Ce n’est pas un électorat qui va, comme on l’a beaucoup dit, vers les populismes avec d’un côté Jean-Luc Mélenchon, de l’autre Marine Le Pen. Il ne va certainement pas vers Mélenchon, la démonstration s’est faite électoralement. Au sein du Front de gauche, le Parti de gauche n’a jamais progressé.

Quant au FN, il n’augmente pas en voix. Il s’est stabilisé. La sociologie électorale s’analyse en voix : le FN augmente à l’échelle nationale quand on retient le pourcentage des suffrages exprimées. Si l’électorat socialiste s’abstient, il va de soi que mathématiquement, la droite en profite et le FN augmente.

Et à la présidentielle ?

Au lendemain de la présidentielle, une étude sur les amplitudes électorales a montré à quel point la gauche a tendance à décliner dans certains territoires.

En 1981, François Mitterrand a fait 51,7% et la gauche a obtenu une très large majorité. Pourquoi la gauche n’a-t-elle pas obtenu les mêmes résultats aux législatives ? Et pourquoi n’aura-t-elle plus jamais ça ? La droite non plus d’ailleurs.

Ce n’est pas une question de découpage géographique. C’est une question d’implantation. Si vous regardez la carte de François Mitterrand en 1981, vous avez 51,7% répartis de façon à peu près équilibrée sur toute la France… et vous avez une France qui vote.

Quand vous prenez les cartes de 1995, de 2007 ou de 2012, vous vous apercevez que François Hollande fait des scores fantastiques dans les pays de l’Ouest, mais la gauche a perdu le tiers de la France, et ce déclin est continu depuis 1988.

Pourquoi ?

Il y a une profonde crise du personnel politique et de son renouvellement. Les élus ne représentent plus qu’eux mêmes et de moins en moins ceux qu’ils sont sensés représenter. La loi sur la parité a un peu changé les choses, mais la gauche a tendance, encore, à conserver ses têtes sortantes dans les grandes villes, alors qu’il y a un effort à droite pour les renouveler.

Le FN envoie aussi des jeunes. C’est un signe qui peut avoir des conséquences. Beaucoup de jeunes, par curiosité, observent l’évolution de ce parti.

Par curiosité ?

C’est ce que j’appelle la « crise de la curiosité » ou l’expression « ceux-là, on ne les a pas essayés ». Elle manifeste dangereusement un besoin de gens nouveaux. C’est cela qui déroute la gauche et la droite.

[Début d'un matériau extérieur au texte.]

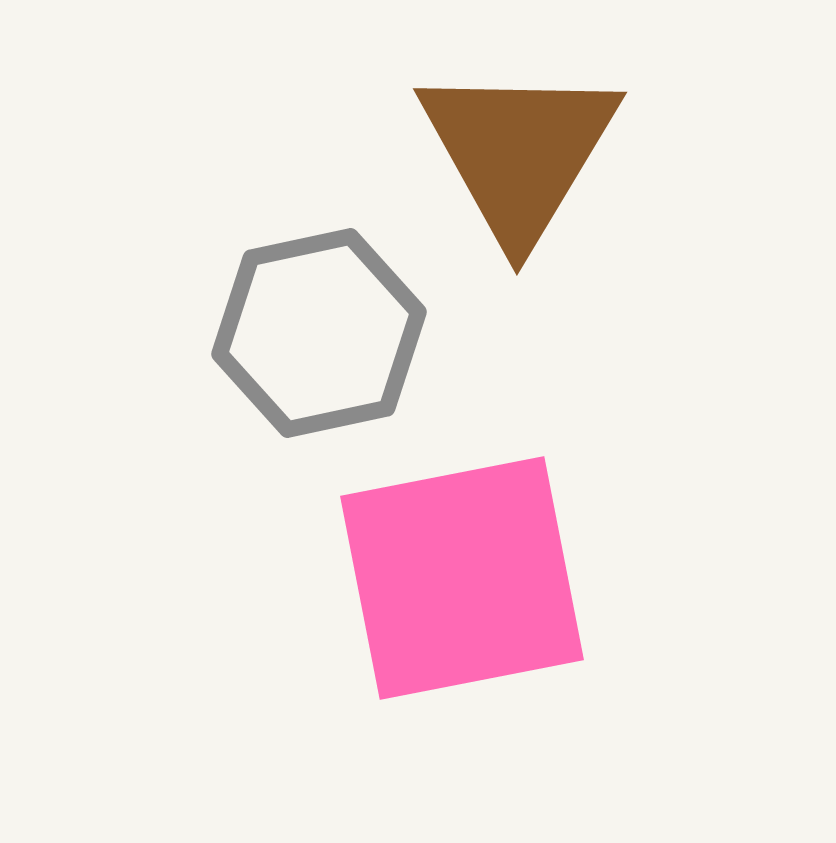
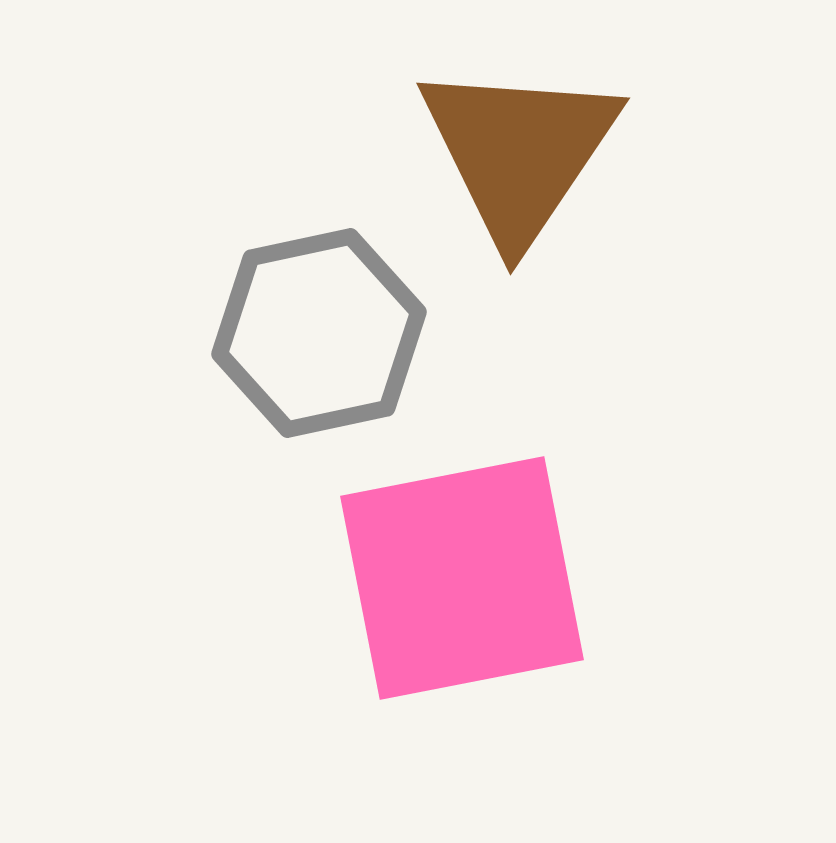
brown triangle: rotated 3 degrees clockwise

Un autre point ne doit pas être négligé : le FN veut s’assurer d’une légitimité dans la République même s’il ne veut pas en respecter les règles fondamentales.

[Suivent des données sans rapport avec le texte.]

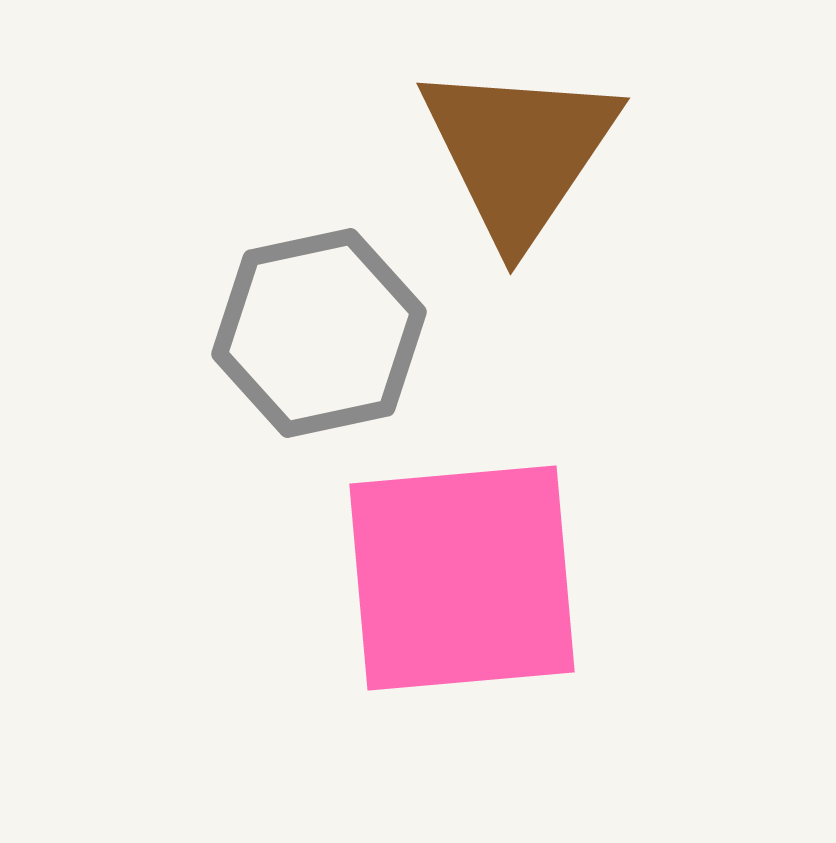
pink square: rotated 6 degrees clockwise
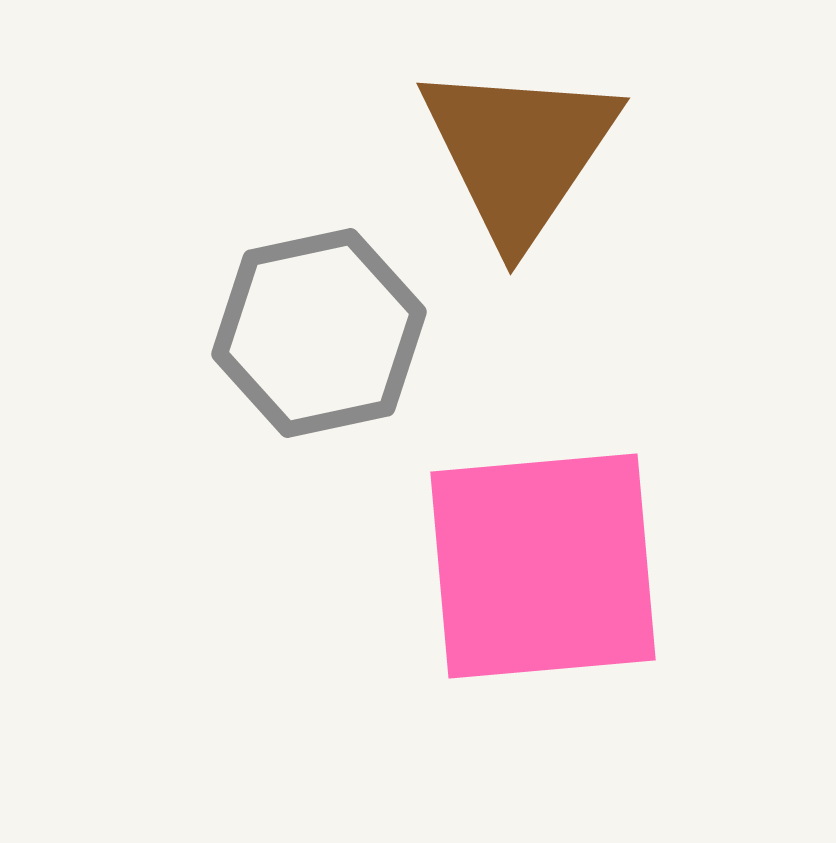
pink square: moved 81 px right, 12 px up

Vous prédisez un « big bang du personnel politique ».

Même si François Hollande ne le voulait pas, il confronte finalement aujourd’hui le pays à un big bang du personnel politique :

  • la parité va concerner maintenant 10 000 communes environ ;
  • ce sont aussi dans ces 10 000 communes, soit un peu moins du tiers de l’ensemble des communes françaises où l’opposition municipale a un droit de représentation et d’expression ;
  • par ailleurs, le « fléchage » va légitimer pour la première fois par le suffrage universel un autre personnel politique, celui des EPCI [les intercommunalités, ndlr]. Il faudra du reste, d’ici les municipales, un effort de pédagogie et d’information auprès des électeurs ;
  • enfin, la loi sur le non-cumul des mandats va également avoir des conséquences dès 2014. La plupart des élus ont admis aujourd’hui que le non-cumul était une nécessité.